◆ To do ◆
Reproduce the lines from the records without any changes, starting at the line that contains "וילה פרטית בסביון" and ending after the line that contains "elle ? y a t".

◆ Supplied material ◆
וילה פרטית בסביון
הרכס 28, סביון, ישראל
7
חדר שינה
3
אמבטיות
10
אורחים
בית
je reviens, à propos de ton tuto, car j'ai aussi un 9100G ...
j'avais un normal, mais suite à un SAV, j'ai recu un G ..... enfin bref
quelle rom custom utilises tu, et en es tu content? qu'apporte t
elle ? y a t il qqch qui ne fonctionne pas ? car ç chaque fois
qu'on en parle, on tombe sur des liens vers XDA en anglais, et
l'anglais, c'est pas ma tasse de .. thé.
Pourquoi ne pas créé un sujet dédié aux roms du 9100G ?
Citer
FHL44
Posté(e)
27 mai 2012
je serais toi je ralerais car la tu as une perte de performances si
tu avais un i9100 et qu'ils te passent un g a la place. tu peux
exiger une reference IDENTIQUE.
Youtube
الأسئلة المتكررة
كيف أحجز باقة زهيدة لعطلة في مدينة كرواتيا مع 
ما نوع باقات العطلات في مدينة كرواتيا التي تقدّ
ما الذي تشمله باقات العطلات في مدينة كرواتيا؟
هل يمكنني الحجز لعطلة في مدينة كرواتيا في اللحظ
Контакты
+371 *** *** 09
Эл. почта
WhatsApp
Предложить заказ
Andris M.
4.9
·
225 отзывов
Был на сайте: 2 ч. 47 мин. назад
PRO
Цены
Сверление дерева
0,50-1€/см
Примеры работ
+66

---

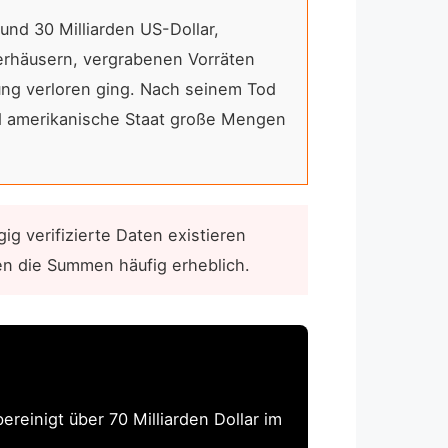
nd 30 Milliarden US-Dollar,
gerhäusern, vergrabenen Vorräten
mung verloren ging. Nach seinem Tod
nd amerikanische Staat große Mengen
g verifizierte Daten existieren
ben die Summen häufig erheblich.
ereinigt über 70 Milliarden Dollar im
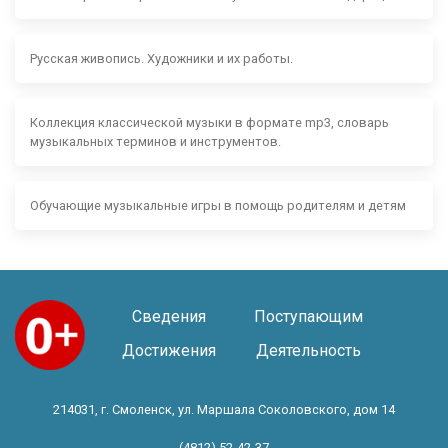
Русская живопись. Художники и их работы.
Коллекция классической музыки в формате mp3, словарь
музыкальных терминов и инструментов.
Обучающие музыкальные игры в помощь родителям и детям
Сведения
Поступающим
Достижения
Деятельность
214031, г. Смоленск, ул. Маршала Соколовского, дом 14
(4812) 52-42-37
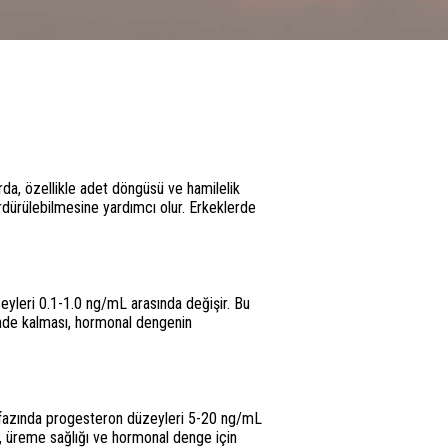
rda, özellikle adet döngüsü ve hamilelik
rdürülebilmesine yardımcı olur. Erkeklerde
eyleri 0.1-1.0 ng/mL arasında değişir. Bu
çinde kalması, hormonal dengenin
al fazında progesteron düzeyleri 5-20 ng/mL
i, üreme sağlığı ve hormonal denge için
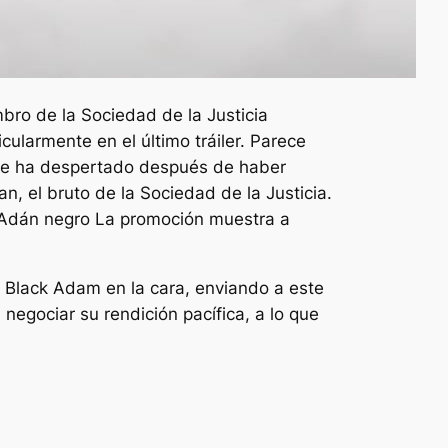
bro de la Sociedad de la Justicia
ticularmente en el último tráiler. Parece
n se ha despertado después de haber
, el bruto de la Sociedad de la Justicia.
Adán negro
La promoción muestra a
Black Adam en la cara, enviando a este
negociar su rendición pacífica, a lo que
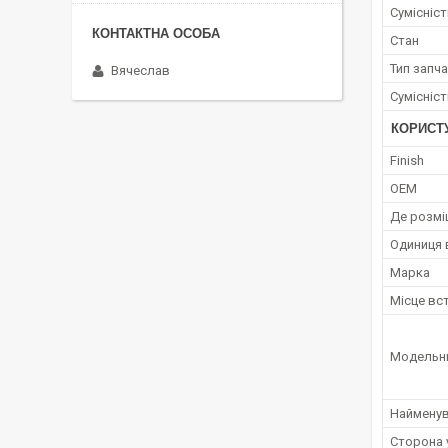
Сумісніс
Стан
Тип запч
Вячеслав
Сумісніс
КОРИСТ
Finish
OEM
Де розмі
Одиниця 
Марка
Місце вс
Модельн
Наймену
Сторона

◆ Completed task ◆
וילה פרטית בסביון
הרכס 28, סביון, ישראל
7
חדר שינה
3
אמבטיות
10
אורחים
בית
je reviens, à propos de ton tuto, car j'ai aussi un 9100G ...
j'avais un normal, mais suite à un SAV, j'ai recu un G ..... enfin bref
quelle rom custom utilises tu, et en es tu content? qu'apporte t
elle ? y a t il qqch qui ne fonctionne pas ? car ç chaque fois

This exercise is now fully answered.